▶ Required tasks
1 – List the quantities of the arm that the observation variables correspond to, according to the text on training the double-jointed arm.
2 – In the text on training the double-jointed arm, what reward is given for each step the agent's hand is in the goal location?

::: Text section :::

This is the second project in the Udacity Deep Reinforcement Learning Nanodegree. The task is to train a double-jointed arm to target locations.
The environment implementation to train on is Reacher
In this environment, a double-jointed arm can move to target locations. A reward of +0.1 is provided for each step that the agent's hand is in the goal location. It is, the arm must follow the target as much as possible.
The observation space consists of 33 variables corresponding to position, rotation, velocity, and angular velocities of the arm. Each action is a vector with four numbers, corresponding to torque applicable to two joints. Every entry in the action vector should be a number between -1 and 1.
Follow the Udacity DRL ND dependencies instructions here
Be sure of install Unity ML-Agents, NumPy and PyTorch
Download a prebuilt simulator
Linux: click here Mac OSX: click here Windows (64-bit): click here
Linux: click here Mac OSX: click here Windows (64-bit): click here
Place this file in the same directory as this repo content.
Run the DDPG_Continuous_Control.ipynb
notebook using the drlnd kernel to train the DDPG agent.
Use ddpg
function to perform the training. This function returns a dictionary containing relevant internal variables that can be fed again to this function to continue training where it was left. Play around with this, change hyper parameters in between training runs to train your own intuition.
This problem is said to be solved when you hit a 30
score (see an example Reward Plot).
Once trained the model weights will be saved in the same directory in the files checkpoint_actor.pth
and checkpint_critic.pth
.
The model weights are used by the run_agent.ipynb
notebook against the simulator.

::: Study material :::

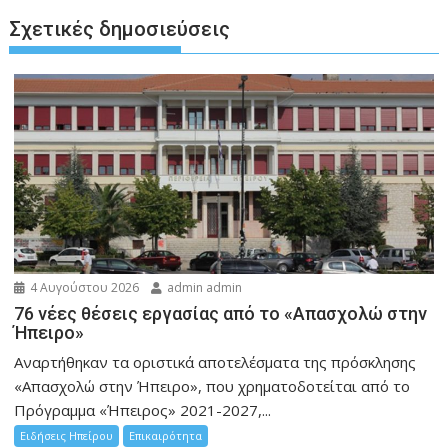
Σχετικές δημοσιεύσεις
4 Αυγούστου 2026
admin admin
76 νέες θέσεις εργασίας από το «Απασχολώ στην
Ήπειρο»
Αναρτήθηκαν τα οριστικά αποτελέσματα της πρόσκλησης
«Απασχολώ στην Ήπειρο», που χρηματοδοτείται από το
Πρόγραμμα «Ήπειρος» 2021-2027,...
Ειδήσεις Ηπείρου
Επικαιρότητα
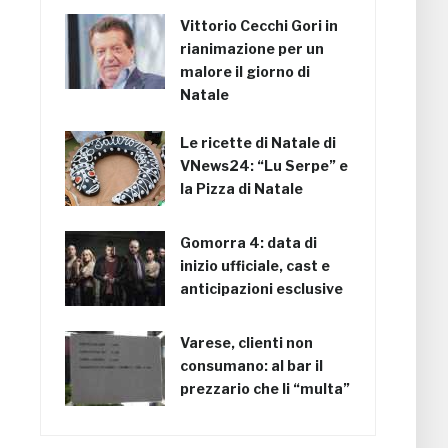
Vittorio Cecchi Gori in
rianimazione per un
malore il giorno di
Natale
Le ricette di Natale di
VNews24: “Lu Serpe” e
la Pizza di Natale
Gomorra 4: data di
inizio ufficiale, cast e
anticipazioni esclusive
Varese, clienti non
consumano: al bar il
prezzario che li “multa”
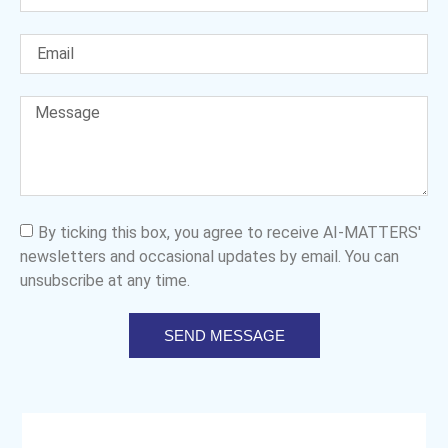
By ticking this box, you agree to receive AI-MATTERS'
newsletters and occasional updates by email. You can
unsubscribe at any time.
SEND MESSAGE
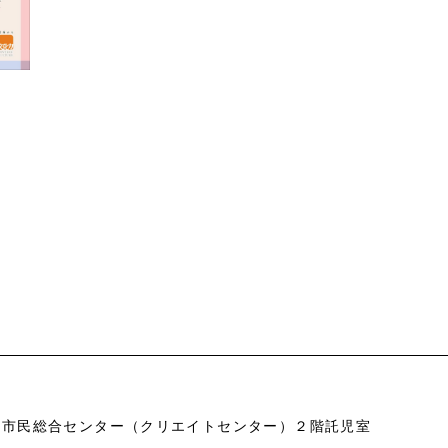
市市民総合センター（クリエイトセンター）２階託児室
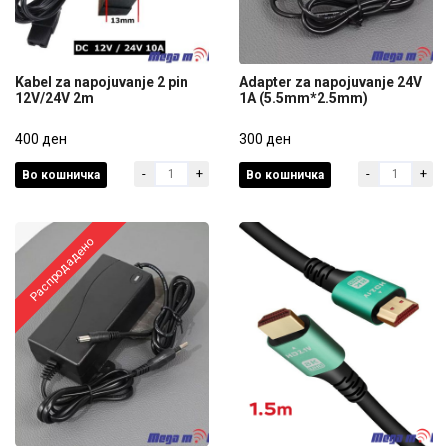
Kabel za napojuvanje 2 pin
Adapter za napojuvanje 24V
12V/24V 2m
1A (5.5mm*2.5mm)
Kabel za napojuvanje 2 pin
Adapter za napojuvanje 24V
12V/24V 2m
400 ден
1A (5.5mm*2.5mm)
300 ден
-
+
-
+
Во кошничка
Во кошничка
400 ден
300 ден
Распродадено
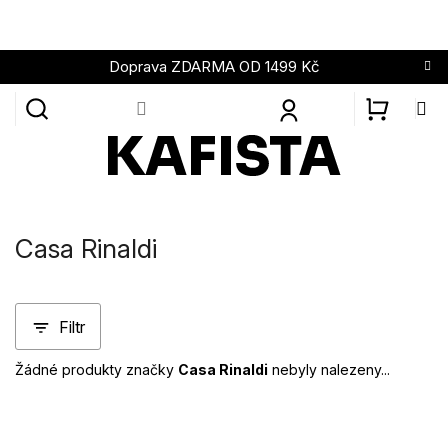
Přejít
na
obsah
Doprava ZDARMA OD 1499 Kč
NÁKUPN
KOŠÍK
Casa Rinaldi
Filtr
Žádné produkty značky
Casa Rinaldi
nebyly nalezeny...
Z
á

:::

▶ Numbered answers
1 – position, rotation, velocity, angular velocities

2 – +0.1